Arjuro was quiet a moment, as though he regretted speaking.
‘Tell me about the third,’ Froi persisted.
‘Our poor mother was a girl of fourteen. She refused to believe the third was dead and kept him in the cot alongside Gargarin and myself. Placed him on her breast as if he lived and had the life in him to suckle. Until flies and maggots crawled over us. It’s what our father used to say. “You should have been choked by the maggots and flies that shared your cot.” ’
‘He was a charming man,’ Froi said, repulsed.
‘Is,’ Arjuro corrected. ‘He’s still alive. A madman, frightened of anything strange, and three babes with the same face was too strange for him. So he told all in Abroi that there was only one.’
‘How could he do that if two lived?’
‘By hiding us in a hovel underneath the cottage. When we were four and old enough to work the farm, he would take us out to work one day at a time.’
Froi could not understand what Arjuro was saying. He placed a hand over the cup to stop the Priestling from pouring another drink. Arjuro looked at him and flinched. ‘You have the face of a cruel man, Olivier of Sebastabol.’
‘But it’s in me to be kind,’ Froi said. ‘Talk.’
Arjuro pointed to the cup and Froi removed his hand.

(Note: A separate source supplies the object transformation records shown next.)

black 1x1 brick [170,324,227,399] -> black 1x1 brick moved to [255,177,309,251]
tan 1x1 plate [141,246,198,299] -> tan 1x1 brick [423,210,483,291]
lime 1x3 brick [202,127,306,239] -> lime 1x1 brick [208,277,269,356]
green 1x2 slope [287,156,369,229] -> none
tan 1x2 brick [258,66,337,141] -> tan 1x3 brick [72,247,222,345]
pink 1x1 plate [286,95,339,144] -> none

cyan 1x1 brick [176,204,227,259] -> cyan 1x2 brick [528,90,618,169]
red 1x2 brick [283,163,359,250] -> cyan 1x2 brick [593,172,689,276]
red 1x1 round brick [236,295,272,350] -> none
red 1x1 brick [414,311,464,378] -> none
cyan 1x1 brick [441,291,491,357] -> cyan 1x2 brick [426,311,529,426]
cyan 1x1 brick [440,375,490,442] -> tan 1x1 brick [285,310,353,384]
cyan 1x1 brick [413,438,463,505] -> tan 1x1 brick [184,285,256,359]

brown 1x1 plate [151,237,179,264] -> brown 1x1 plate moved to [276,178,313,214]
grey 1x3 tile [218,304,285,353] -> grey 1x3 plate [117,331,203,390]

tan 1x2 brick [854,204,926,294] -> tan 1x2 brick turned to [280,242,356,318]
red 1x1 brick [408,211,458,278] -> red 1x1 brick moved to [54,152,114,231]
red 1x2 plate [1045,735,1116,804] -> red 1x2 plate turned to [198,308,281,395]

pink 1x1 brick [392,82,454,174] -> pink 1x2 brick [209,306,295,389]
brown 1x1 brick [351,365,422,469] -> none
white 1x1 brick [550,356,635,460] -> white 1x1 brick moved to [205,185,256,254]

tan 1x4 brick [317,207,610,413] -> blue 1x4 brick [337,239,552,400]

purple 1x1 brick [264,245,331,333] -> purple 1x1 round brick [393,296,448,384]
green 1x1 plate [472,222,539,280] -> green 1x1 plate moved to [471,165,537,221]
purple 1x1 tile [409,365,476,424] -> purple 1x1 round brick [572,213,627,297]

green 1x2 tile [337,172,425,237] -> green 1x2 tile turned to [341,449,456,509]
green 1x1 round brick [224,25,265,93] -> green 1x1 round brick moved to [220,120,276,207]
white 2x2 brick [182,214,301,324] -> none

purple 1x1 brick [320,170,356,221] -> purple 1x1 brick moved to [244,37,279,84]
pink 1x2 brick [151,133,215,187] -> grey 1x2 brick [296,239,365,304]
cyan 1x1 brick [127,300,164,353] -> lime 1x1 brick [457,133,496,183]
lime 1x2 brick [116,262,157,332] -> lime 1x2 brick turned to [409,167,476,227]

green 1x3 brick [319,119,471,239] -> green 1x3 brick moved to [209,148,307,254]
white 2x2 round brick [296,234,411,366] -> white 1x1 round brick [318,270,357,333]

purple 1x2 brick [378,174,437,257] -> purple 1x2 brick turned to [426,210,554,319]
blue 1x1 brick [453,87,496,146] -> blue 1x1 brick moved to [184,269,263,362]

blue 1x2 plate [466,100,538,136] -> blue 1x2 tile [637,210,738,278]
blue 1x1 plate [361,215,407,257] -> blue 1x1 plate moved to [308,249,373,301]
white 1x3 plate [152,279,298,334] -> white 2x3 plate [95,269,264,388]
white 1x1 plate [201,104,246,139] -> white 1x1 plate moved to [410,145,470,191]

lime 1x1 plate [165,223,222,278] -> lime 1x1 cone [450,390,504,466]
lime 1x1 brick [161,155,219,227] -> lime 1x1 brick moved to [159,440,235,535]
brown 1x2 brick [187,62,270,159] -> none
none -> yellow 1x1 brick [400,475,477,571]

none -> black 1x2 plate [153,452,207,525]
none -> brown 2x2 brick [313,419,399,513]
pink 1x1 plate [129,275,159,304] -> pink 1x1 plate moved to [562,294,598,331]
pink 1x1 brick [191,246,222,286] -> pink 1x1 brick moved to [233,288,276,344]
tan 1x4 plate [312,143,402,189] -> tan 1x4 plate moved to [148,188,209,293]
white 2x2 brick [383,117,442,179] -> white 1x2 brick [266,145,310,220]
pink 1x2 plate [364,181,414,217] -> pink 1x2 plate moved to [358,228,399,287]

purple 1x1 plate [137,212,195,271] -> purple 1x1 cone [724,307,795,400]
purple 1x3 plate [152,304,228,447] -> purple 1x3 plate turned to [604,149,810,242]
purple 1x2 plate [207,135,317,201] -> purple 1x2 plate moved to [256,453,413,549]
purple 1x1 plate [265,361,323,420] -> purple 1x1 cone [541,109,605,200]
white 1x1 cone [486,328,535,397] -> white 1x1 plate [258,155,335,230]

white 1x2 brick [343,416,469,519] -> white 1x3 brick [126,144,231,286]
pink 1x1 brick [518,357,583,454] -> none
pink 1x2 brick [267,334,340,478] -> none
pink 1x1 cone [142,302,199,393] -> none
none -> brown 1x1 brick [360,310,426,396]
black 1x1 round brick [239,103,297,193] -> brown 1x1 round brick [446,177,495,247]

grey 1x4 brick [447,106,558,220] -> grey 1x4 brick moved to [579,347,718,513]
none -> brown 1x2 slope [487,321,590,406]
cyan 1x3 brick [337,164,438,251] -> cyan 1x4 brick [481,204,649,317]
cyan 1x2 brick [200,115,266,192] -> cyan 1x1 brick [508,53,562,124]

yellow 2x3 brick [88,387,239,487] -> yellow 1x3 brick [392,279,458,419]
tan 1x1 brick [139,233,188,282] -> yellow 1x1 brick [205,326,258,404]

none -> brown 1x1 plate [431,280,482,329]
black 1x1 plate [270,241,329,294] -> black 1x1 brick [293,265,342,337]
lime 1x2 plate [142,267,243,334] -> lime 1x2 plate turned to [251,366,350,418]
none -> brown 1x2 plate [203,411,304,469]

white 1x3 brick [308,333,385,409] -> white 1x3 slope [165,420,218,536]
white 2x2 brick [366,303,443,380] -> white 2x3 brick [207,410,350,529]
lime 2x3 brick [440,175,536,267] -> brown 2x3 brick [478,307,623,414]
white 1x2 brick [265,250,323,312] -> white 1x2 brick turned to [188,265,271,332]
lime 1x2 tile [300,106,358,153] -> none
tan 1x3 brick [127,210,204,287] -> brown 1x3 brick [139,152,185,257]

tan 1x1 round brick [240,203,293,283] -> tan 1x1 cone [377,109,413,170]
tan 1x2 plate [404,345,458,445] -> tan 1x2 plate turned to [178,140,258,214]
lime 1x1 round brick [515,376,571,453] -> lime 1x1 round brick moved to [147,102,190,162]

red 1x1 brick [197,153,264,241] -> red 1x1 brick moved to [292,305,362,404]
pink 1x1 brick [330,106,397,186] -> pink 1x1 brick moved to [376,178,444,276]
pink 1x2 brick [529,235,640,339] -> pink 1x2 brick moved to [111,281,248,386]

‘We had one name. The word for nothing in the Abroin dialect. Dafar. Nothing. One day I was Dafar and my brother stayed in the hole. The next day he was Dafar and I stayed in the hole.’
Froi was breathless. ‘Madness,’ he whispered.
Arjuro nodded. ‘We named each other. Gargarin is not a Charynite name. I liked Arjuro. Gar and Ari.’ Arjuro smiled for a moment. ‘They were two adventurers in the year one hundred who wrote tales claiming they had gone beyond the Ocean of Skuldenore.’
Arjuro swallowed a cupful of wine, soaking his beard.
‘There was never a time when my brother wasn’t taking care of me. It was Gar who always had the plans to protect us from our father. I received the gift of godspeak when I was six years old, and Gar and I clutched onto each other with such joy that day. The walls of our hovel were filled with words of wonder. Blessings from the gods, wisdom from the Ancients. Gargarin’s time would come soon, we’d tell each other. We could not imagine a gift bestowed on one and not the other. What it took others months to learn, I could do in a moment. Read. Write. Translate for the gods. I wrote the symbols and taught Gargarin, for only the gods’ touched could read the raw words written by the gods themselves, and in Abroi we had the oldest caves in the kingdom. And we waited for his gift and waited, telling ourselves we would escape from the swamp of Abroi the moment it came. But it didn’t. Gargarin had not been chosen.’
Froi saw tears in Arjuro’s eyes, as though the moment he remembered had taken place just the day before.
‘Our father, being an ignorant man, was frightened by intellect and reason. And he was even more frightened by what could not be explained. He believed he could thrash it out of me, this gift that had others in awe.’ A flash of pain crossed Arjuro’s face.